> [WRITTEN TASK]
Produce a faithful copy of every record below, without the pictures.
--- GIVEN INFORMATION ---
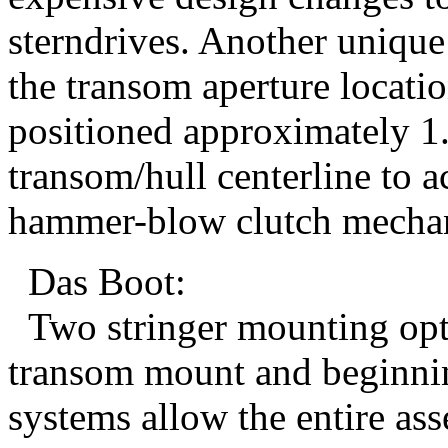
sterndrives. Another uniqu
the transom aperture locatio
positioned approximately 1.
transom/hull centerline to
hammer-blow clutch mechan
Das Boot:
Two stringer mounting optio
transom mount and beginnin
systems allow the entire ass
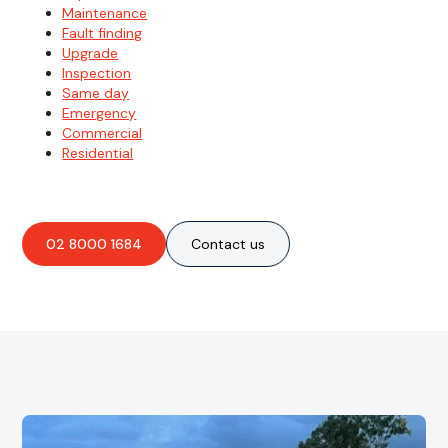
Maintenance
Fault finding
Upgrade
Inspection
Same day
Emergency
Commercial
Residential
02 8000 1684
Contact us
---
> [TASK OUTPUT]
sterndrives. Another uniqu
the transom aperture locatio
positioned approximately 1.
transom/hull centerline to
hammer-blow clutch mechan
Das Boot:
Two stringer mounting optio
transom mount and beginnin
systems allow the entire ass
Maintenance
Fault finding
Upgrade
Inspection
Same day
Emergency
Commercial
Residential
02 8000 1684
Contact us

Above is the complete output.